Jackson acordou com o som do chuveiro ligado de novo.
Por alguns segundos, ficou encarando o teto do quarto, contando mentalmente quem estaria no banheiro daquela vez. Pelo ritmo da água e pelo horário, só podia ser a Lexie. Alex costumava entrar como um furacão; Lexie era mais… organizada. Relativamente.
Ele suspirou, se levantando da cama sem pressa, já completamente acostumado com a coreografia matinal daquela casa.
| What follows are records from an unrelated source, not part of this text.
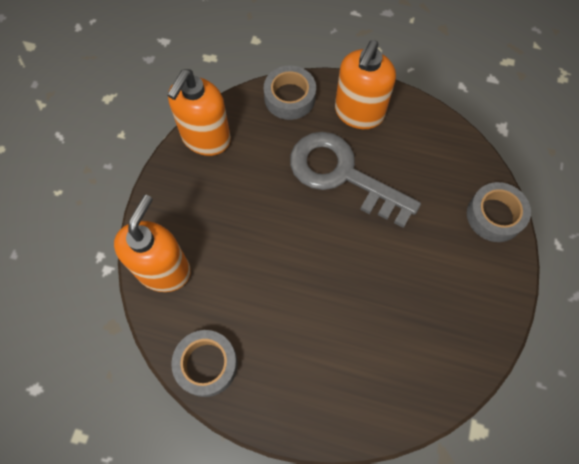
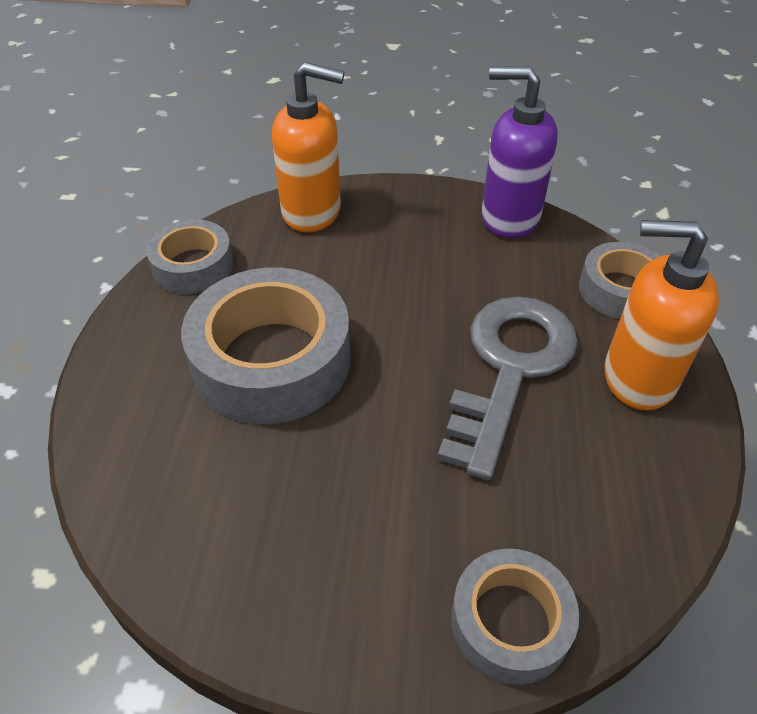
camera: 80 degrees right, 20 degrees down
(206, 138) = (509, 217): orange soap dispenser -> purple soap dispenser
(313, 312) = (271, 360): none -> grey tape

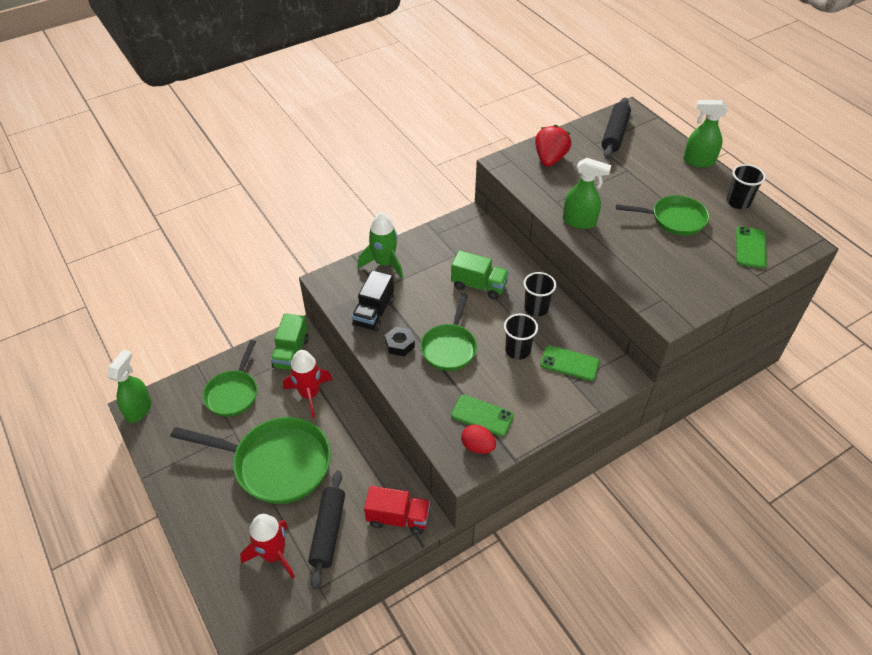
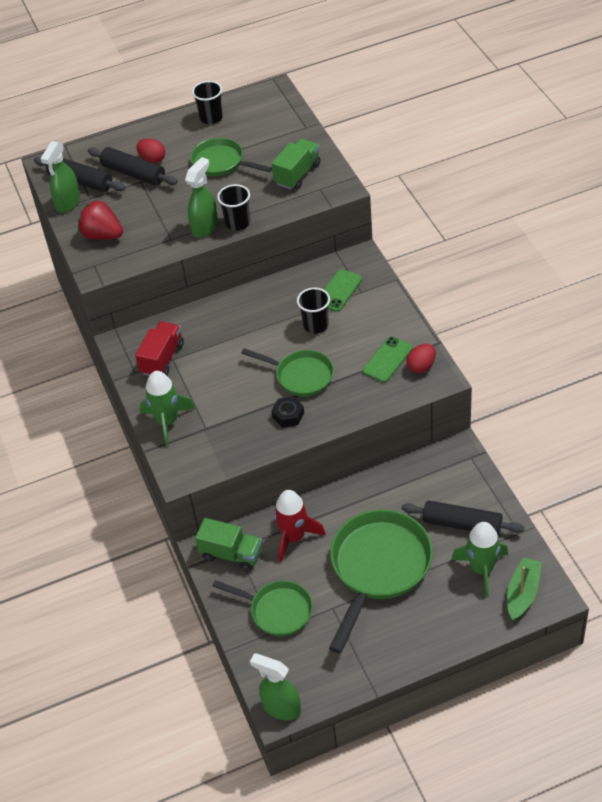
camera: 75 degrees left, 0 degrees up
(244, 596) = (522, 593): none -> green boat
(274, 554) = (481, 569): red rocket -> green rocket
(374, 313) = (239, 434): black truck -> none
(398, 518) = (454, 468): red truck -> red truck (162, 359)
(479, 286) = (223, 345): green truck -> green truck (297, 174)
(536, 308) = (265, 305): black cup -> black cup (237, 223)
(637, 164) = (133, 173): none -> black rolling pin
(661, 172) = (152, 159): none -> red egg
(674, 219) = (221, 163): green pan -> green pan turned 75 degrees counterclockwise
(698, 161) = (145, 131): green spray bottle -> green spray bottle (68, 203)
(750, 247) = (271, 123): green phone -> none

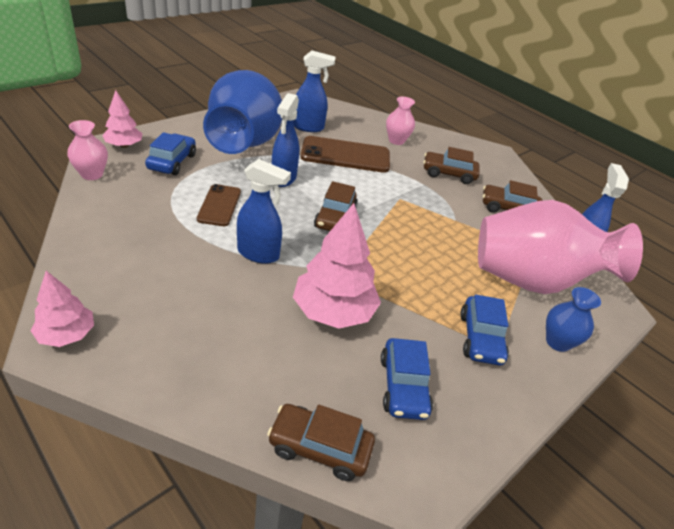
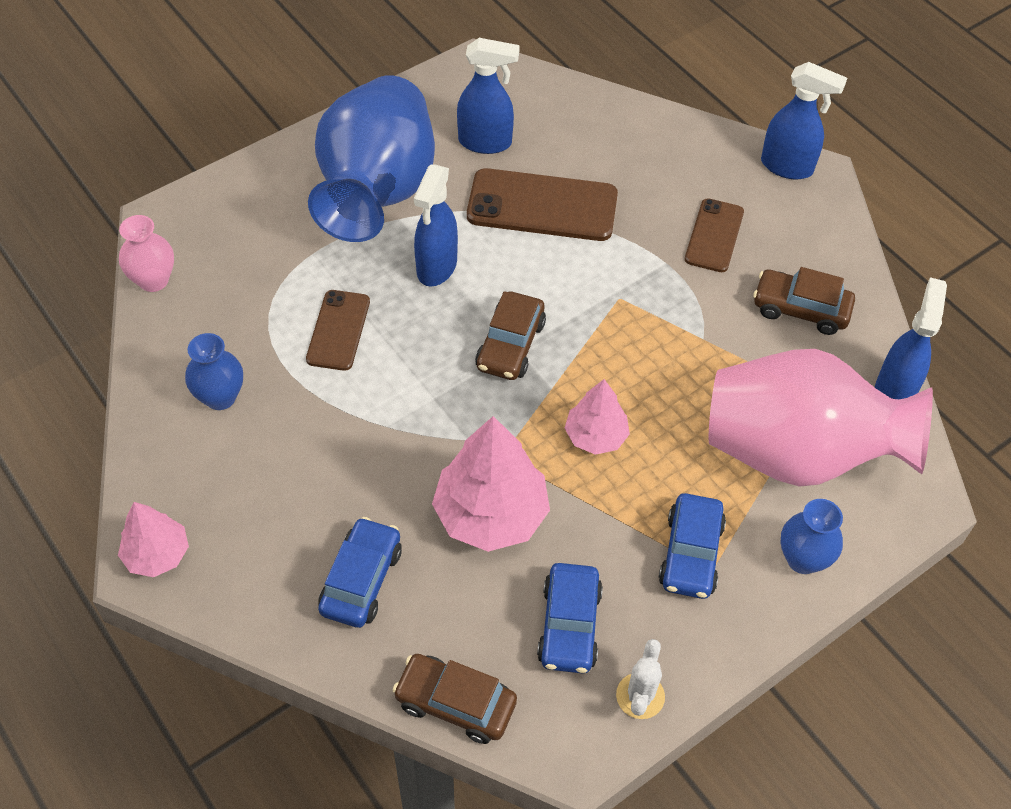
camera: 10 degrees right, 15 degrees up
(124, 145) = (193, 214): pink tree -> pink tree (595, 436)
(132, 237) = (220, 397): none -> blue vase
(172, 162) = (266, 244): blue car -> blue car (361, 580)
(258, 254) = (393, 419): blue spray bottle -> blue spray bottle (787, 167)
(396, 141) = (636, 161): pink vase -> none
(448, 174) = (714, 235): brown car -> brown phone
(469, 438) = (640, 696): none -> white cactus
Jackson caminhou pelo corredor descalço, escova de dentes na mão, desviando automaticamente de uma pilha de roupas largadas no chão — não precisava nem olhar para saber que eram do Alex. Encostou no batente do banheiro e abriu a porta o suficiente para pegar o desodorante que ficava ali dentro, ignorando o vapor quente que escapava.
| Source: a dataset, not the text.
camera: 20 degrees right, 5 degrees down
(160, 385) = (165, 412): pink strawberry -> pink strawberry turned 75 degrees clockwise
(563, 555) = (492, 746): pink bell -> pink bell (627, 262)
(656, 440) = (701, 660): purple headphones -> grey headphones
Nada disso mais o incomodava.
Meses atrás, dividir banheiro com duas pessoas teria sido um pesadelo. Agora, era só rotina. Ele sabia exatamente quanto tempo dava pra fazer café antes de alguém sair, qual toalha não pegar se não quisesse uma briga silenciosa depois, e até quais produtos eram da Lexie (os cheiros doces) e quais eram do Alex (qualquer coisa genérica e largada de qualquer jeito).
Jackson voltou para a cozinha, passou café com a naturalidade de quem já fazia parte daquele ecossistema caótico, apoiou-se no balcão enquanto esperava a bebida ficar pronta. O silêncio da casa antes de todo mundo acordar era quase reconfortante.
Quando o chuveiro desligou, ele nem se moveu. Sabia que ainda teria alguns minutos antes do banheiro ficar realmente livre — Lexie sempre demorava demais escolhendo roupa, mesmo quando dizia que estava atrasada.
Ele sorriu de leve, balançando a cabeça.
Aquilo não era exatamente o que ele imaginava quando pensava em “independência”. Mas, de alguma forma estranha, funcionava. E Jackson Avery, surpreendentemente, já não se via morando em nenhum outro lugar.